Der IMK schickte den Beschluss laut dem Bericht am Dienstag dem aktuellen Vorsitzenden der Ministerpräsidentenkonferenz, Berlins Regierendem Bürgermeister Michael Müller (SPD). In dem Papier heißt es dem Spiegel zufolge, die Versammlungsfreiheit sei „zweifelsfrei ein herausragendes Gut“, und auch in Pandemiezeiten müssten Demonstrationen „grundsätzlich möglich sein“.

„Gleichzeitig müssen Versammlungen jedoch epidemiologisch vertretbar bleiben“, betonten die Innenminister dem Bericht zufolge. Der Staat habe auch eine „Pflicht zum Schutz von Leib und Leben der Versammlungsteilnehmenden, der polizeilichen Einsatzkräfte und der Allgemeinheit“.

Corona-Demos in Berlin und Leipzig als mahnendes Beispiel

Als mahnendes Beispiel nennt die IMK demnach die Großdemonstrationen im vergangenen Jahr in Berlin und Leipzig. Dort waren Zehntausende Corona-Leugner und Gegner der Regierungspolitik auf die Straße gegangen, viele hielten sich nicht an Abstandsregeln oder Mundschutzpflicht.

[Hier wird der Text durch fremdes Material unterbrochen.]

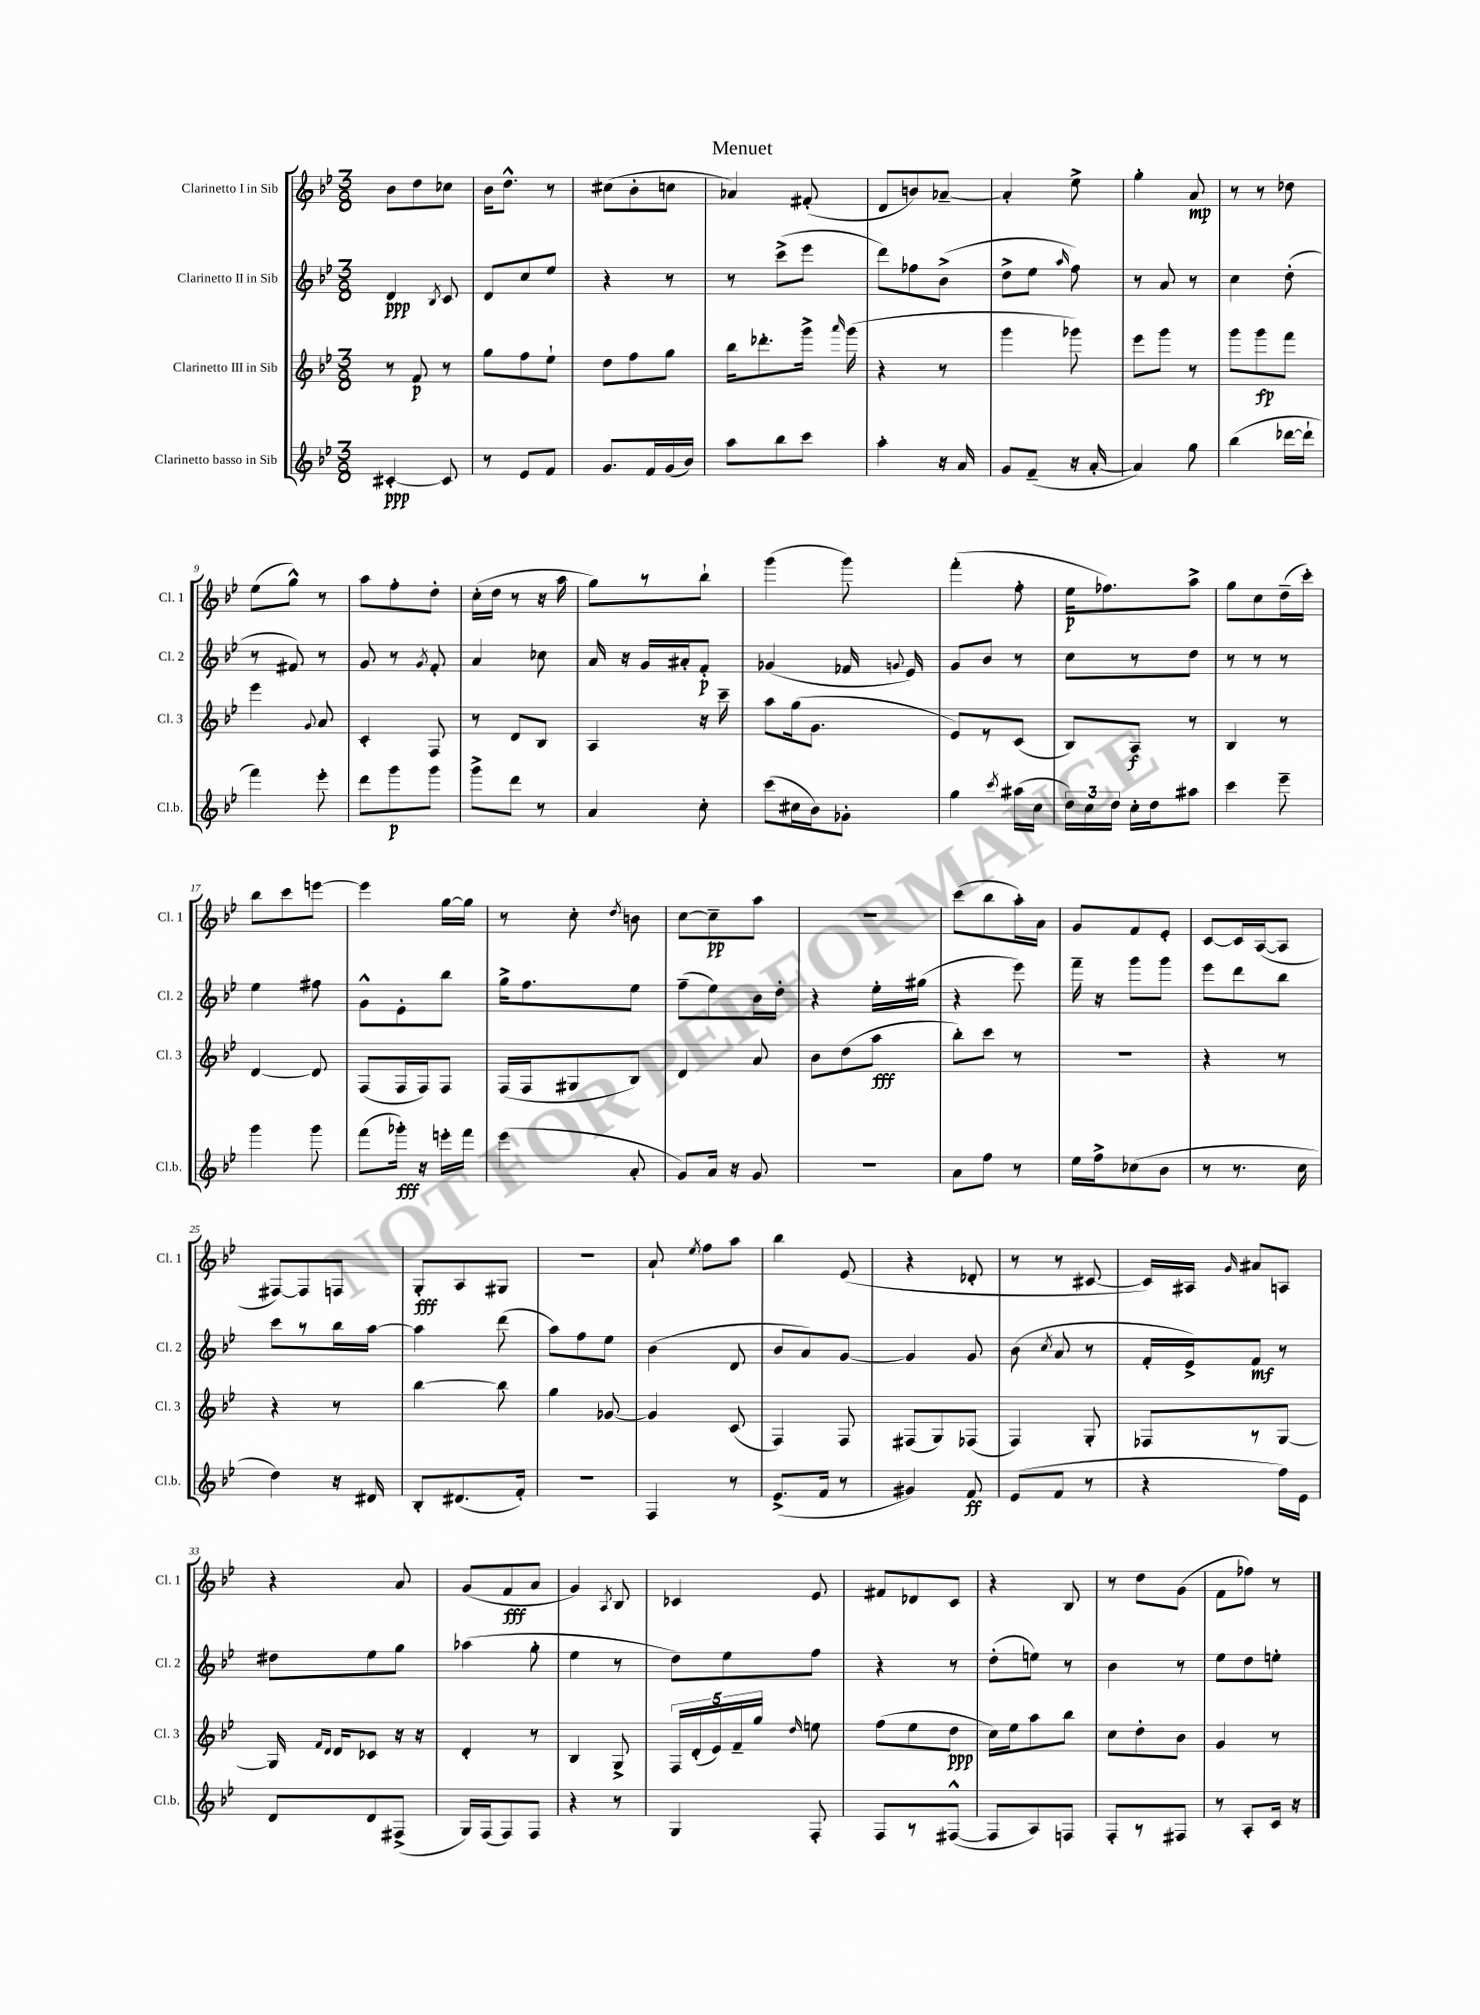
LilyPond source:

\header { title = "Menuet" }
<<
\new StaffGroup <<
\new Staff = "s0" \with { instrumentName = "Clarinetto I in Sib" shortInstrumentName = "Cl. 1" } {
    \clef treble \key bes \major \numericTimeSignature \time 3/8
    \autoBeamOff bes'8[ d''8 ces''8] |
    bes'16[ d''8.]-^ r8 |
    cis''8[( bes'8-. c''8] |
    aes'4) fis'8-.( |
    d'8[ b'8) aes'8]~-- |
    aes'4-. ees''8-> |
    g''4-. a'8\mp |
    r8 r8 des''8 |
    ees''8[( g''8]-^) r8 |
    a''8[ f''8-. d''8]-. |
    c''16[-.( d''16] r8 r16 a''16 |
    g''8[) r8 bes''8]-! |
    g'''4( g'''8) |
    f'''4-.( f''8-. |
    ees''16[\p fes''8.) a''8]-> |
    g''8[ c''8 d''16--( c'''16]-.) |
    bes''8[ c'''8 e'''8]~ |
    e'''4 g''16[~ g''16] |
    r8 c''8-. \acciaccatura { d''8 } b'8 |
    c''8[~ c''8--\pp a''8] |
    R4. |
    c'''8[( bes''8 a''16-.) a'16] |
    g'8[ f'8 ees'8]-. |
    c'8[~ c'16 a16~( a8] |
    fis8[~) fis8 f8] |
    g8[-.\fff a8 gis8] |
    r4. |
    a'8-! \acciaccatura { ees''8 } f''8[ a''8] |
    bes''4 ees'8( |
    r4 des'8-. |
    r8 r8 cis'8~ |
    cis'16[) ais16] \grace { g'16 } ais'8[ a8] |
    r4 a'8 |
    g'8[( f'8\fff a'8] |
    g'4) \acciaccatura { a8 } bes8 |
    ces'4 ees'8 |
    fis'8[ des'8 c'8] |
    r4 bes8 |
    r8 d''8[ g'8]( |
    f'8[ fes''8]) r8 \bar "|." |
}
\new Staff = "s1" \with { instrumentName = "Clarinetto II in Sib" shortInstrumentName = "Cl. 2" } {
    \clef treble \key bes \major \numericTimeSignature \time 3/8
    \autoBeamOff d'4\ppp \acciaccatura { bes8 } c'8 |
    d'8[ c''8 ees''8] |
    r4 r8 |
    r8 c'''8[->( ees'''8] |
    d'''8[) fes''8 bes'8]->( |
    d''8[-> ees''8] \grace { a''16 } f''8) |
    r8 a'8 r8 |
    c''4 d''8-.( |
    r8 fis'8) r8 |
    g'8 r8 \acciaccatura { g'8 } f'8-. |
    a'4 ces''8 |
    a'16 r16 g'16[ ais'16-. f'8]-.\p |
    ges'4( fes'16 \appoggiatura { g'8 } ees'16) |
    g'8[ bes'8] r8 |
    c''8[ r8 d''8] |
    r8 r8 r8 |
    ees''4 fis''8 |
    g'8[-^ ees'8-. bes''8] |
    g''16[-> f''8. ees''8] |
    f''8[--( ees''8) bes'16 d''16]-. |
    r4 ees''16[-. gis''16]( |
    r4 ees'''8) |
    f'''16-- r16 g'''8[ g'''8] |
    ees'''8[ d'''8 bes''8] |
    c'''8[ r8 bes''16 a''16]~ |
    a''4 d'''8( |
    a''8[) f''8 ees''8] |
    bes'4( d'8 |
    bes'8[ a'8) g'8]~ |
    g'4 g'8 |
    bes'8( \acciaccatura { c''8 } a'8 r8 |
    f'16[-. ees'16->) f'8]\mf r8 |
    dis''8[ ees''8 g''8] |
    aes''4( g''8-. |
    ees''4 r8 |
    d''8[) ees''8 f''8] |
    r4 r8 |
    d''8[-.( e''8]) r8 |
    bes'4 r8 |
    ees''8[ d''8 e''8]-. \bar "|." |
}
\new Staff = "s2" \with { instrumentName = "Clarinetto III in Sib" shortInstrumentName = "Cl. 3" } {
    \clef treble \key bes \major \numericTimeSignature \time 3/8
    \autoBeamOff r8 f'8\p r8 |
    g''8[ f''8 ees''8]-! |
    d''8[ f''8 g''8] |
    bes''16[ des'''8.-. g'''16]-> \grace { a'''16 } g'''16( |
    r4 r8 |
    g'''4 ges'''8) |
    ees'''8[ g'''8] r8 |
    g'''8[ g'''8\fp f'''8] |
    ees'''4 \appoggiatura { g'8 } a'8 |
    c'4-. f8 |
    r8 d'8[ bes8] |
    a4 r16 c'''16-- |
    a''8[ g''16( g'8.] |
    ees'8[) r8 c'8]( |
    bes8[) a8]\f r8 |
    bes4 r8 |
    d'4~ d'8 |
    f8[( f16 f16) f8] |
    f16[( f16 gis8 bes8]) |
    d'4 a'8 |
    bes'8[ d''8( a''8]\fff |
    bes''8[-.) c'''8] r8 |
    R4. |
    r4 r8 |
    r4 r8 |
    bes''4~ bes''8 |
    g''4 ges'8~ |
    ges'4 c'8( |
    f4) f8 |
    fis8[( g8) fes8]( |
    f4) g8-. |
    fes8[ r8 g8]~ |
    g16 \grace { f'16[ d'16] } d'16[ ces'8] r16 r16 |
    d'4-. r8 |
    bes4 g8-> |
    \tuplet 5/4 { f16[ d'16-.( ees'16) f'16-- g''16] } \grace { d''16 } e''8 |
    f''8[( ees''8 d''8]\ppp |
    c''16[) ees''16 a''8 bes''8] |
    c''8[ d''8-. bes'8] |
    g'4 r8 \bar "|." |
}
\new Staff = "s3" \with { instrumentName = "Clarinetto basso in Sib" shortInstrumentName = "Cl.b." } {
    \clef treble \key bes \major \numericTimeSignature \time 3/8
    \autoBeamOff cis'4~-.\ppp cis'8 |
    r8 ees'8[ f'8] |
    g'8.[ f'16 g'16( bes'16]) |
    a''8[ bes''8 c'''8] |
    a''4-. r16 a'16 |
    g'8[ f'8]--( r16 a'16~-. |
    a'4) g''8 |
    bes''4( des'''16[~ des'''16]-! |
    f'''4) ees'''8-. |
    d'''8[ g'''8\p g'''8] |
    g'''8[-> d'''8] r8 |
    a'4 c''8-. |
    c'''8[( cis''16 bes'16) ges'8]-. |
    g''4 \acciaccatura { c'''8 } ais''16[( c''16] |
    \tuplet 3/2 { d''16[) c''16 d''16] } c''16[-. d''16 ais''8] |
    c'''4 ees'''8-- |
    g'''4 g'''8 |
    f'''8[( ges'''16]-.\fff) r16 e'''16[-. f'''16] |
    ees'''4( a'8-. |
    g'8[) a'16] r16 g'8 |
    R4. |
    a'8[ f''8] r8 |
    ees''16[ f''16-> ces''8( bes'8] |
    r8 r8. c''16 |
    d''4) r16 dis'16 |
    bes8[-. dis'8.( f'16]-.) |
    R4. |
    f4 r8 |
    ees'8.[->( f'16] r8 |
    gis'4) f'8\ff |
    ees'8[( f'8] r8 |
    r4 f''16[) ees'16] |
    d'8[ d'8 fis8]->( |
    g16[) f16( f8) f8] |
    r4 r8 |
    g4 f8-. |
    f8[ r8 fis8]~-^( |
    fis8[ a8) f8] |
    f8[-. r8 fis8] |
    r8 a8[-. c'16] r16 \bar "|." |
}
>>
>>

Laut ihrem Beschluss bezweifeln die Innenminister, dass eine Maskenpflicht und das Einhalten von Abstandsregeln bei Demos immer ausreicht, wie der Spiegel weiter berichtete. Um weitere Corona-Infektionen zu verhindern, könnten je nach aktuellem Inzidenzwert deshalb auch „Beschränkungen der Teilnehmendenzahl“ notwendig werden. Dies könne entweder durch die örtlichen Versammlungsbehörden im Einzelfall entschieden oder in den Corona-Verordnungen der Länder geregelt werden.